Saturday, October 30, 2004

Presidential Predictions


I've read scanned a lot of blog posts from around the web this afternoon, and saw a lot of predictions made by a lot of people. The one that caught my eye was Gale Winds' at Winds of Change. Her answers are posted here, and after reading mine I encourage you all to read hers, then return here and post your answers (or link backs).

1. Who will receive the majority of the popular vote - Kerry or Bush?
2. Who will receive the majority of electoral votes - Kerry or Bush?
3. Will we know who the next President is on Nov. 3rd?
4. Are you confident that the elected candidate will actually become our next President? If not, what is the most likely scenario for one of the candidates to become our next President through illegitimate means?
5. Where and how do you plan to watch the election returns?
6. What do you think will happen if there is a repeat of 2000 and a perception that the election has been stolen? What will you personally do if this is the case?
7. If you are a Kerry supporter and Bush stays in the WH - what will you do for the next 4 years?
Clearly, what I see in Gale's questions are a pattern of bias, and she is certainly entitled to her positions.

Here are my predictions:

1) Hard to predict, but I will say Senator Kerry will earn this distinction. Knowing the rampant fraud involved in voter registration, and the lackadaisical maintenance of these voter rolls (i.e.: I moved from NYC 12 years ago, and I am still listed as a valid voter), I predict that many more 'votes' will be cast for Sen. Kerry. Cities like Cincinnati and Philadelphia have at least as many registered Democrats as they have population, per the census, so there's got to be fraud going on here. Oddly enough, most of these over-votes will be registered in counties that are overwhelming Democrat, so I don't believe this will affect the more important vote count, that of the Electoral College. Of course, if military absentee ballots are properly counted, this prediction may be for naught, as that will move the count back towards President Bush.

2) President Bush will win the EC. I say this with confidence, as the whole idea of the EC is to balance the cities against the rural areas, and that will prevent demagogues from running over the rest of the country.

3) Probably not. As the DNC has long promised a gang of lawyers to stand ready at polling places around the nation (and, yes, the RNC is planning to counter them as well!) we won;t know right away, short of a landslide one way or other. Frankly, while at one time I could envision such a repeat of Ronald Regan's elections, few pundits suggest it would be possible today.

4) This question presumes there was an illegitimate president elected in 2000. Since there is no evidence of this, no evidence of disenfranchised Florida voters (so say the NY Times, others), and since the SCOTUS did not decide the election, but in fact told the State of Florida to simply follow its own laws, this question is moot.

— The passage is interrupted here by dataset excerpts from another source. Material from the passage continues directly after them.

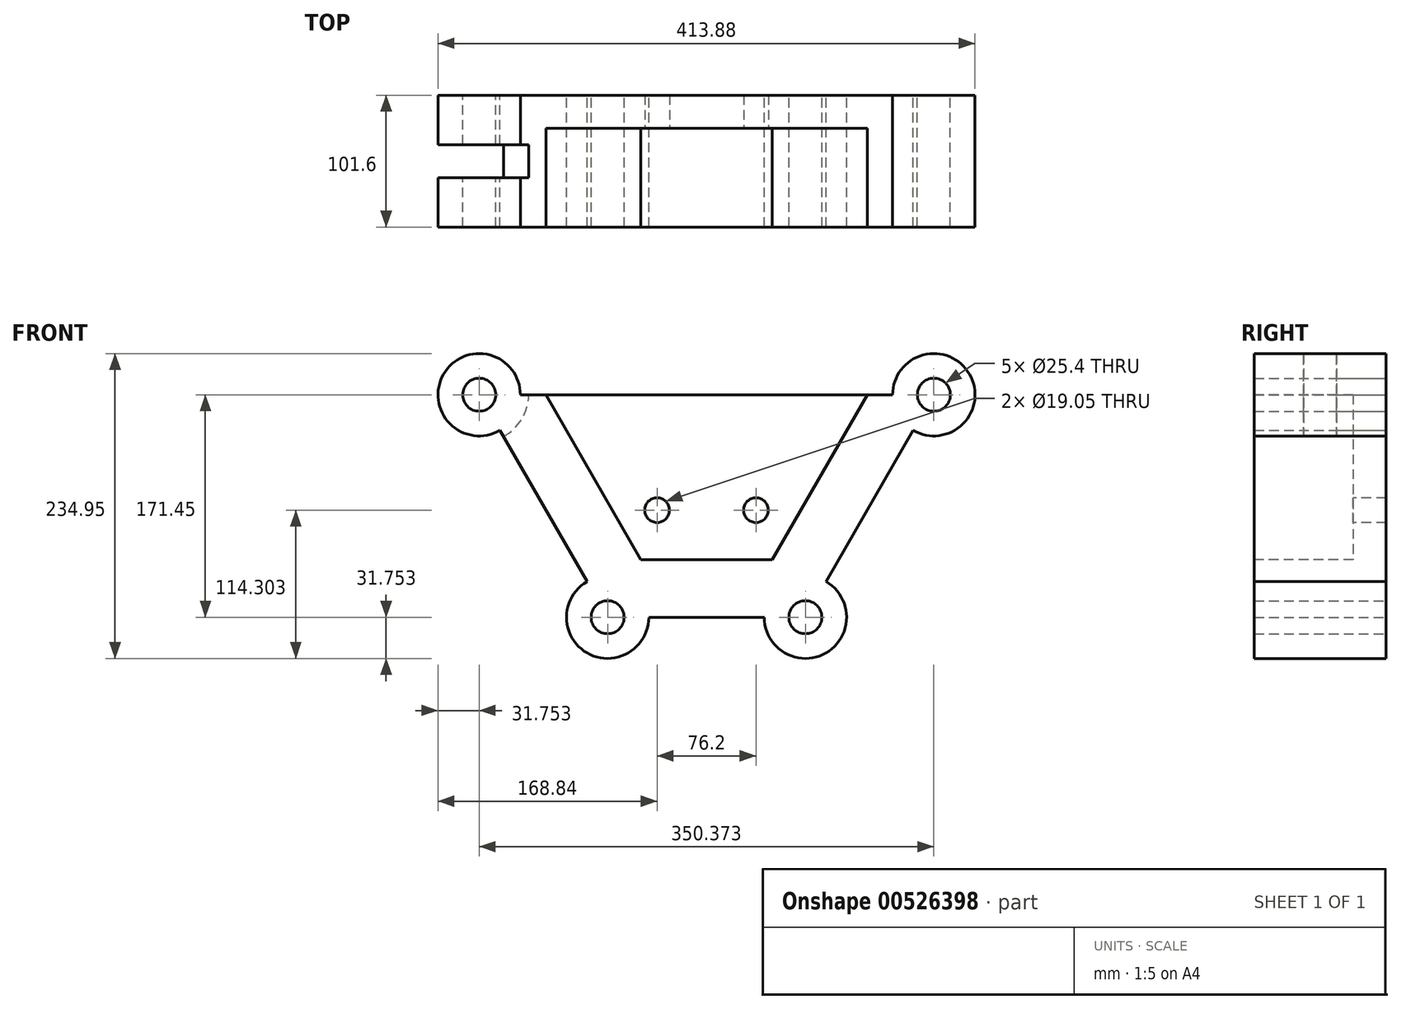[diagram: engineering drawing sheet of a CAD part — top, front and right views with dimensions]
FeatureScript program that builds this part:
annotation { "Feature Type Name" : "Feature", "Feature Type Description" : "" }
export const myFeature = defineFeature(function(context is Context, id is Id, definition is map)
    precondition{}
    {
        {
            var Q0;
            Q0=qCreatedBy(makeId("Front.planeOp"),FACE);
            var sketch = newSketch(context, id + "F0", { "sketchPlane" : qUnion([Q0])});
            skLineSegment(sketch, "E0", {"start": v(-76.2, -88.68) * mm, "end": v(76.2, -88.68) * mm});
            skLineSegment(sketch, "E1", {"start": v(-175.19, 82.77) * mm, "end": v(175.19, 82.77) * mm});
            skLineSegment(sketch, "E2", {"start": v(0, 82.77) * mm, "end": v(0, -88.68) * mm, "construction": true});
            skLineSegment(sketch, "E3", {"start": v(175.19, 82.77) * mm, "end": v(76.2, -88.68) * mm});
            skLineSegment(sketch, "E4", {"start": v(-175.19, 82.77) * mm, "end": v(-76.2, -88.68) * mm});
            skCircle(sketch, "E5", {"center": v(-175.19, 82.77) * mm, "radius": 31.75 * mm});
            skCircle(sketch, "E6", {"center": v(-175.19, 82.77) * mm, "radius": 12.7 * mm});
            skCircle(sketch, "E7", {"center": v(175.19, 82.77) * mm, "radius": 12.7 * mm});
            skCircle(sketch, "E8", {"center": v(76.2, -88.68) * mm, "radius": 12.7 * mm});
            skCircle(sketch, "E9", {"center": v(-76.2, -88.68) * mm, "radius": 12.7 * mm});
            skCircle(sketch, "E10", {"center": v(175.19, 82.77) * mm, "radius": 31.75 * mm});
            skCircle(sketch, "E11", {"center": v(76.2, -88.68) * mm, "radius": 31.75 * mm});
            skCircle(sketch, "E12", {"center": v(-76.2, -88.68) * mm, "radius": 31.75 * mm});
            skSolve(sketch);
        }
        {
            var Q0;
            {var subQ3=sQuery(id+"F0.wireOp",EDGE,"E12");var subQ10=sQuery(id+"F0.wireOp",EDGE,"E0");var subQ11=makeQuery(id+"F0.imprint","INTERSECT",VERTEX,{"derivedFrom":[subQ10,subQ3]});Q0=makeQuery(id+"F0.imprint","IMPRINT",FACE,{"disambiguationData":[TD([[makeQuery(id+"F0.imprint","IMPRINT",EDGE,{"disambiguationData":[TD([[subQ11,-1.0]])],"derivedFrom":subQ10}),1.0]])]});}
            var Q1;
            {var subQ0=sQuery(id+"F0.wireOp",EDGE,"E5");var subQ1=sQuery(id+"F0.wireOp",EDGE,"E1");var subQ2=makeQuery(id+"F0.imprint","INTERSECT",VERTEX,{"derivedFrom":[subQ1,subQ0]});Q1=makeQuery(id+"F0.imprint","IMPRINT",FACE,{"disambiguationData":[TD([[makeQuery(id+"F0.imprint","IMPRINT",EDGE,{"disambiguationData":[TD([[subQ2,1.0]])],"derivedFrom":subQ1}),-1.0]])]});}
            var Q2;
            {var subQ0=sQuery(id+"F0.wireOp",EDGE,"E5");var subQ1=sQuery(id+"F0.wireOp",EDGE,"E1");var subQ2=makeQuery(id+"F0.imprint","INTERSECT",VERTEX,{"derivedFrom":[subQ1,subQ0]});Q2=makeQuery(id+"F0.imprint","IMPRINT",FACE,{"disambiguationData":[TD([[makeQuery(id+"F0.imprint","IMPRINT",EDGE,{"disambiguationData":[TD([[subQ2,1.0]])],"derivedFrom":subQ1}),1.0]])]});}
            var Q3;
            {var subQ0=sQuery(id+"F0.wireOp",EDGE,"E10");var subQ1=sQuery(id+"F0.wireOp",EDGE,"E1");var subQ2=makeQuery(id+"F0.imprint","INTERSECT",VERTEX,{"derivedFrom":[subQ1,subQ0]});Q3=makeQuery(id+"F0.imprint","IMPRINT",FACE,{"disambiguationData":[TD([[makeQuery(id+"F0.imprint","IMPRINT",EDGE,{"disambiguationData":[TD([[subQ2,-1.0]])],"derivedFrom":subQ1}),1.0]])]});}
            var Q4;
            {var subQ0=sQuery(id+"F0.wireOp",EDGE,"E10");var subQ1=sQuery(id+"F0.wireOp",EDGE,"E1");var subQ2=makeQuery(id+"F0.imprint","INTERSECT",VERTEX,{"derivedFrom":[subQ1,subQ0]});Q4=makeQuery(id+"F0.imprint","IMPRINT",FACE,{"disambiguationData":[TD([[makeQuery(id+"F0.imprint","IMPRINT",EDGE,{"disambiguationData":[TD([[subQ2,-1.0]])],"derivedFrom":subQ1}),-1.0]])]});}
            var Q5;
            {var subQ0=sQuery(id+"F0.wireOp",EDGE,"E11");var subQ1=sQuery(id+"F0.wireOp",EDGE,"E0");var subQ2=makeQuery(id+"F0.imprint","INTERSECT",VERTEX,{"derivedFrom":[subQ1,subQ0]});Q5=makeQuery(id+"F0.imprint","IMPRINT",FACE,{"disambiguationData":[TD([[makeQuery(id+"F0.imprint","IMPRINT",EDGE,{"disambiguationData":[TD([[subQ2,-1.0]])],"derivedFrom":subQ1}),-1.0]])]});}
            var Q6;
            {var subQ0=sQuery(id+"F0.wireOp",EDGE,"E11");var subQ1=sQuery(id+"F0.wireOp",EDGE,"E0");var subQ2=makeQuery(id+"F0.imprint","INTERSECT",VERTEX,{"derivedFrom":[subQ1,subQ0]});Q6=makeQuery(id+"F0.imprint","IMPRINT",FACE,{"disambiguationData":[TD([[makeQuery(id+"F0.imprint","IMPRINT",EDGE,{"disambiguationData":[TD([[subQ2,-1.0]])],"derivedFrom":subQ1}),1.0]])]});}
            var Q7;
            {var subQ0=sQuery(id+"F0.wireOp",EDGE,"E12");var subQ1=sQuery(id+"F0.wireOp",EDGE,"E0");var subQ2=makeQuery(id+"F0.imprint","INTERSECT",VERTEX,{"derivedFrom":[subQ1,subQ0]});Q7=makeQuery(id+"F0.imprint","IMPRINT",FACE,{"disambiguationData":[TD([[makeQuery(id+"F0.imprint","IMPRINT",EDGE,{"disambiguationData":[TD([[subQ2,1.0]])],"derivedFrom":subQ1}),-1.0]])]});}
            var Q8;
            {var subQ0=sQuery(id+"F0.wireOp",EDGE,"E12");var subQ1=sQuery(id+"F0.wireOp",EDGE,"E0");var subQ2=makeQuery(id+"F0.imprint","INTERSECT",VERTEX,{"derivedFrom":[subQ1,subQ0]});Q8=makeQuery(id+"F0.imprint","IMPRINT",FACE,{"disambiguationData":[TD([[makeQuery(id+"F0.imprint","IMPRINT",EDGE,{"disambiguationData":[TD([[subQ2,1.0]])],"derivedFrom":subQ1}),1.0]])]});}
            extrude(context, id + "F1", {"entities" : qUnion([Q0, Q1, Q2, Q3, Q4, Q5, Q6, Q7, Q8]), "endBound" : BoundingType.SYMMETRIC, "depth" : 101.6 * mm, "offsetDistance" : 25.4 * mm});
        }
        {
            var Q0;
            Q0=makeQuery(id+"F1.opExtrude","CAP_FACE",FACE,{"disambiguationData":[OSD([sQuery(id+"F0.wireOp",EDGE,"E0"),sQuery(id+"F0.wireOp",EDGE,"E1"),sQuery(id+"F0.wireOp",EDGE,"E3"),sQuery(id+"F0.wireOp",EDGE,"E4"),sQuery(id+"F0.wireOp",EDGE,"E5"),sQuery(id+"F0.wireOp",EDGE,"E6"),sQuery(id+"F0.wireOp",EDGE,"E7"),sQuery(id+"F0.wireOp",EDGE,"E8"),sQuery(id+"F0.wireOp",EDGE,"E9"),sQuery(id+"F0.wireOp",EDGE,"E10"),sQuery(id+"F0.wireOp",EDGE,"E11"),sQuery(id+"F0.wireOp",EDGE,"E12")])],"isStart":false});
            var sketch = newSketch(context, id + "F2", { "sketchPlane" : qUnion([Q0])});
            skLineSegment(sketch, "E13.0", {"start": v(123.86, 82.77) * mm, "end": v(50.54, -44.23) * mm});
            skLineSegment(sketch, "E13.1", {"start": v(-50.54, -44.23) * mm, "end": v(50.54, -44.23) * mm});
            skLineSegment(sketch, "E13.2", {"start": v(-123.86, 82.77) * mm, "end": v(-50.54, -44.23) * mm});
            skLineSegment(sketch, "E14", {"start": v(-123.86, 82.77) * mm, "end": v(123.86, 82.77) * mm});
            skSolve(sketch);
        }
        {
            var Q0;
            Q0=makeQuery(id+"F2.imprint","IMPRINT",FACE,{"disambiguationData":[TD([[makeQuery(id+"F2.imprint","IMPRINT",EDGE,{"derivedFrom":sQuery(id+"F2.wireOp",EDGE,"E13.0")}),-1.0]])]});
            extrude(context, id + "F3", {"entities" : qUnion([Q0]), "operationType" : NewBodyOperationType.REMOVE, "oppositeDirection" : true, "depth" : 76.2 * mm, "offsetDistance" : 25.4 * mm});
        }
        {
            var Q0;
            Q0=qCreatedBy(makeId("Front.planeOp"),FACE);
            var sketch = newSketch(context, id + "F4", { "sketchPlane" : qUnion([Q0])});
            skCircle(sketch, "E15", {"center": v(-175, 83.77) * mm, "radius": 38.1 * mm});
            skCircle(sketch, "E16", {"center": v(175.86, 82.17) * mm, "radius": 38.1 * mm});
            skCircle(sketch, "E17", {"center": v(77.16, -88.7) * mm, "radius": 38.1 * mm});
            skCircle(sketch, "E18", {"center": v(-75.55, -87.77) * mm, "radius": 38.1 * mm});
            skSolve(sketch);
        }
        {
            var Q0;
            Q0=makeQuery(id+"F4.imprint","IMPRINT",FACE,{"disambiguationData":[TD([[makeQuery(id+"F4.imprint","IMPRINT",EDGE,{"derivedFrom":sQuery(id+"F4.wireOp",EDGE,"E15")}),1.0]])]});
            extrude(context, id + "F5", {"entities" : qUnion([Q0]), "operationType" : NewBodyOperationType.REMOVE, "endBound" : BoundingType.SYMMETRIC, "oppositeDirection" : true, "depth" : 25.4 * mm, "offsetDistance" : 25.4 * mm});
        }
        {
            var Q0;
            Q0=makeQuery(id+"F3.boolean.opBoolean","COPY",FACE,{"derivedFrom":makeQuery(id+"F3.opExtrude","CAP_FACE",FACE,{"disambiguationData":[OSD([sQuery(id+"F2.wireOp",EDGE,"E13.0"),sQuery(id+"F2.wireOp",EDGE,"E13.1"),sQuery(id+"F2.wireOp",EDGE,"E13.2"),sQuery(id+"F2.wireOp",EDGE,"E14")])],"isStart":false})});
            var sketch = newSketch(context, id + "F6", { "sketchPlane" : qUnion([Q0])});
            skLineSegment(sketch, "E19", {"start": v(0, -44.23) * mm, "end": v(0, -6.13) * mm, "construction": true});
            skLineSegment(sketch, "E20", {"start": v(-38.1, -6.13) * mm, "end": v(38.1, -6.13) * mm, "construction": true});
            skCircle(sketch, "E21", {"center": v(-38.1, -6.13) * mm, "radius": 9.53 * mm});
            skCircle(sketch, "E22", {"center": v(38.1, -6.13) * mm, "radius": 9.53 * mm});
            skSolve(sketch);
        }
        {
            var Q0;
            Q0=makeQuery(id+"F6.imprint","IMPRINT",FACE,{"disambiguationData":[TD([[makeQuery(id+"F6.imprint","IMPRINT",EDGE,{"derivedFrom":sQuery(id+"F6.wireOp",EDGE,"E21")}),1.0]])]});
            var Q1;
            Q1=makeQuery(id+"F6.imprint","IMPRINT",FACE,{"disambiguationData":[TD([[makeQuery(id+"F6.imprint","IMPRINT",EDGE,{"derivedFrom":sQuery(id+"F6.wireOp",EDGE,"E22")}),1.0]])]});
            extrude(context, id + "F7", {"entities" : qUnion([Q0, Q1]), "operationType" : NewBodyOperationType.REMOVE, "endBound" : BoundingType.THROUGH_ALL, "oppositeDirection" : true, "depth" : 25.4 * mm, "offsetDistance" : 25.4 * mm});
        }
    });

5) Last time, I was on business travel. Actually, I was staying in a hotel near my office, but not, in fact, 'on travel.' In those days I stayed in town one night a week to curb commuting hours (2 hour commute). I stayed late at work, went bowling with friends, and returned to my hotel room. Little did I to stay up til dawn watching the returns! This time, as I start a new job on Monday, I'll be home watching FNC and turning in long before the final tallies are in. On the upside, I plan to be up at 4AM, so I will of course check in then.

People say FNC is biased, and MSNBC claims 'America will be watching the returns here'. A pity that FNC beat out CNN & MSNBC (COMBINED) in ratings throughout the debates. Could it be that a) FNC is fair and/or b) the others don't provide coverage worthy of watching?


6) As I said in #4, the election wasn't stolen. However, if there is a perception, it will go to the courts, of course. In the end I will accept what is decided, one way or other. I found the 1992 campus's campaign (so much for spell checker!) of then Governor Bill Clinton to be as distasteful as any, but I called him President nonetheless (admittedly, I began to refer to him as 'the impeached President Clinton', which was only fair). I don't understand this idea that violence in the face of a political defeat; it is inappropriate, under any circumstance. However, if President Bush should lose re-election, I will resolve myself to pay more taxes, have the nation return to the days of President Carter (as far as world view goes), and fight tooth and nail against any nationalized medical program.

7) Moot question again. As I said in #6, I pretty much identified what I plan to do. Many people threaten to move out of the country. If even one of the Hollywood star who predicted they would do the same in 2000 did, I would give credence to one ordinary person's prediction. If you don't like something that happens in our government, you petition to change it. But just because you do petition there's no guarantee it will happen. Gotta decide which nation is the freest, the best to live. If you can point to another nation, by all means speak up!